No hubo tiempo para la tristeza, un documental muy bien logrado del Centro Nacional de Memoria Histórica en el que se cuentan las memorias del conflicto en Colombia. Una visión desde las diferentes comunidades, desde las víctimas, que muestra la degradación de un conflicto deshumanizado, terriblemente cruel y que generó “un desajuste ético en la sociedad”, el cual tan solo empezó a superarse cuando después de varias décadas se reconoció la existencia de este.

Tras décadas y décadas de violencia, la sociedad colombiana hasta ahora empieza a ver luces sobre la terminación de este conflicto, pero lo más importante, es que la misma sociedad civil se ha comprometido con la reconstrucción de esa memoria del conflicto para decir ¡Basta Ya! Para dejar un testimonio a las actuales y próximas generaciones de colombianos de que la violencia fue nuestro relato de nación desde la conformación de la república, y dos siglos después tomamos conciencia de que necesitábamos un cambio.

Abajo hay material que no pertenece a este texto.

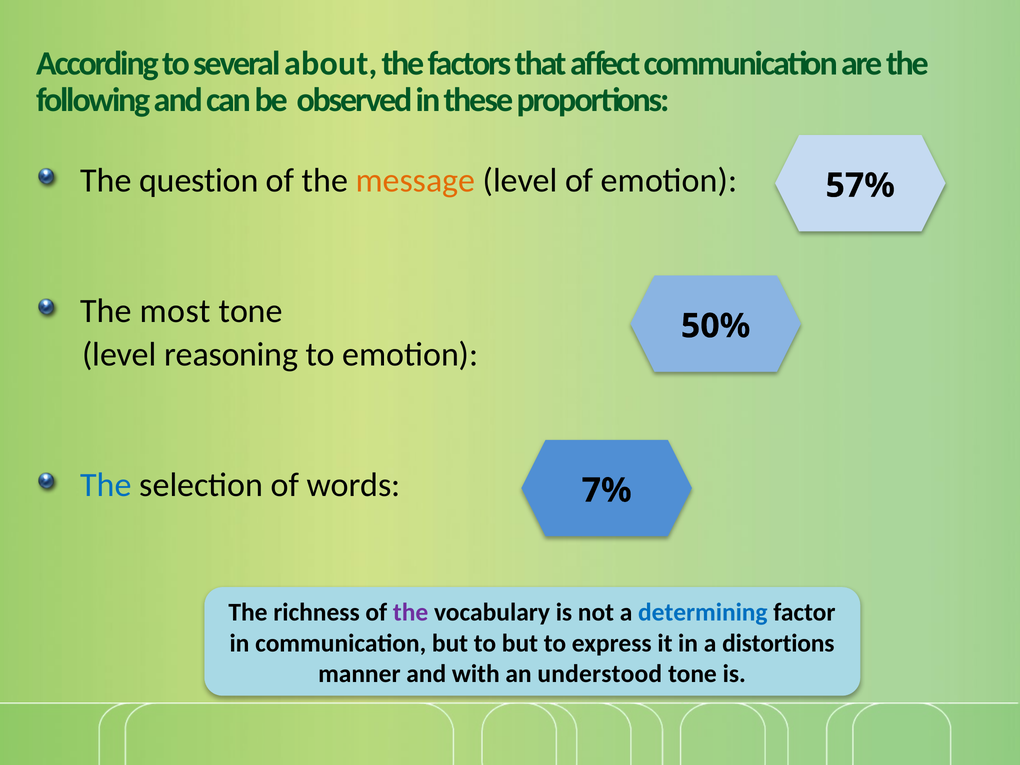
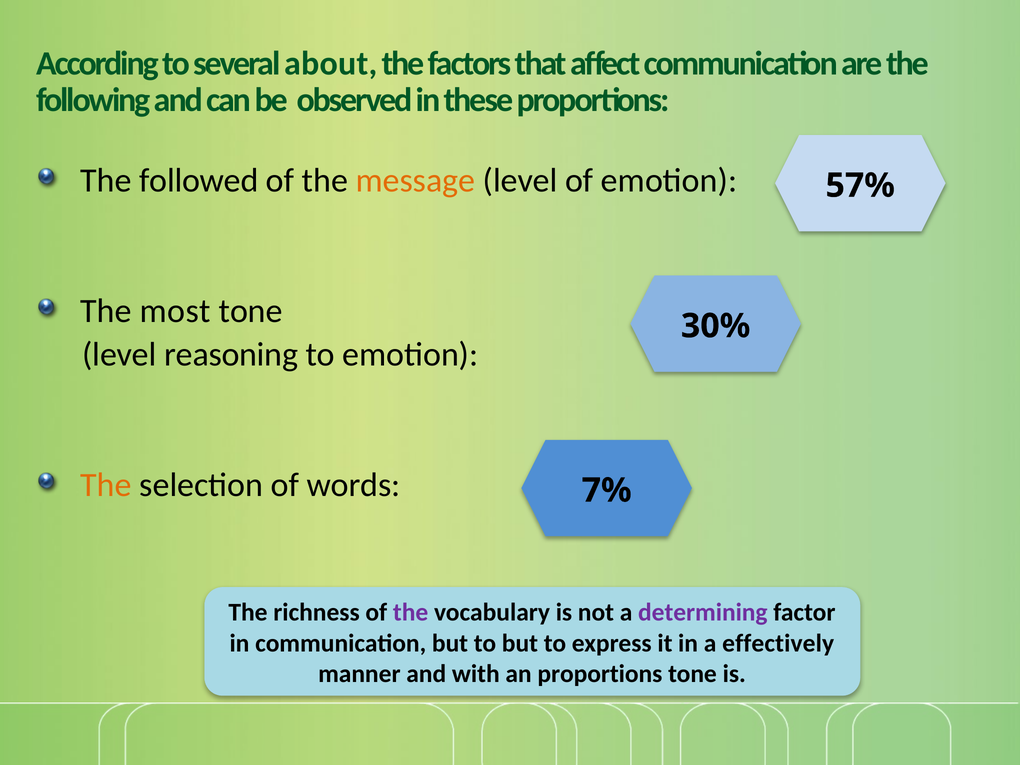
question: question -> followed
50%: 50% -> 30%
The at (106, 485) colour: blue -> orange
determining colour: blue -> purple
distortions: distortions -> effectively
an understood: understood -> proportions
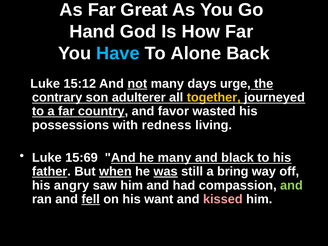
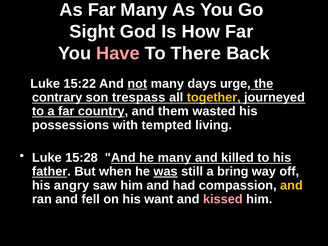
Far Great: Great -> Many
Hand: Hand -> Sight
Have colour: light blue -> pink
Alone: Alone -> There
15:12: 15:12 -> 15:22
adulterer: adulterer -> trespass
favor: favor -> them
redness: redness -> tempted
15:69: 15:69 -> 15:28
black: black -> killed
when underline: present -> none
and at (291, 185) colour: light green -> yellow
fell underline: present -> none
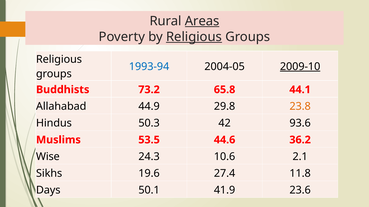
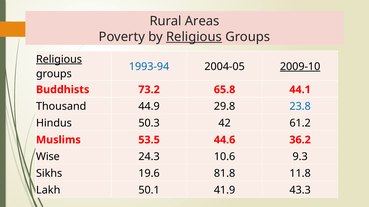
Areas underline: present -> none
Religious at (59, 59) underline: none -> present
Allahabad: Allahabad -> Thousand
23.8 colour: orange -> blue
93.6: 93.6 -> 61.2
2.1: 2.1 -> 9.3
27.4: 27.4 -> 81.8
Days: Days -> Lakh
23.6: 23.6 -> 43.3
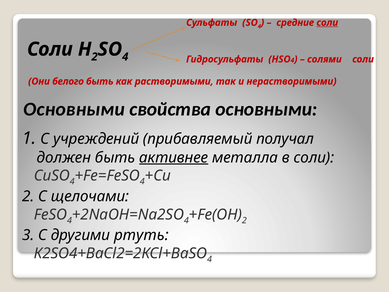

Una sociedad en la que el 15% de su población ha sido víctima directa del conflicto armado, no puede ser una sociedad sana o con referentes éticos muy acertados. La peor consecuencia de la degradación del conflicto fue la corrupción ética de la nación. Es la mayor responsabilidad de cada colombiano comprometerse con la reconstrucción ética del país y un nuevo relato de nación en el que la violencia sea el capítulo más importante por su saldo pedagógico para construir un país en paz, equitativo y con justicia social.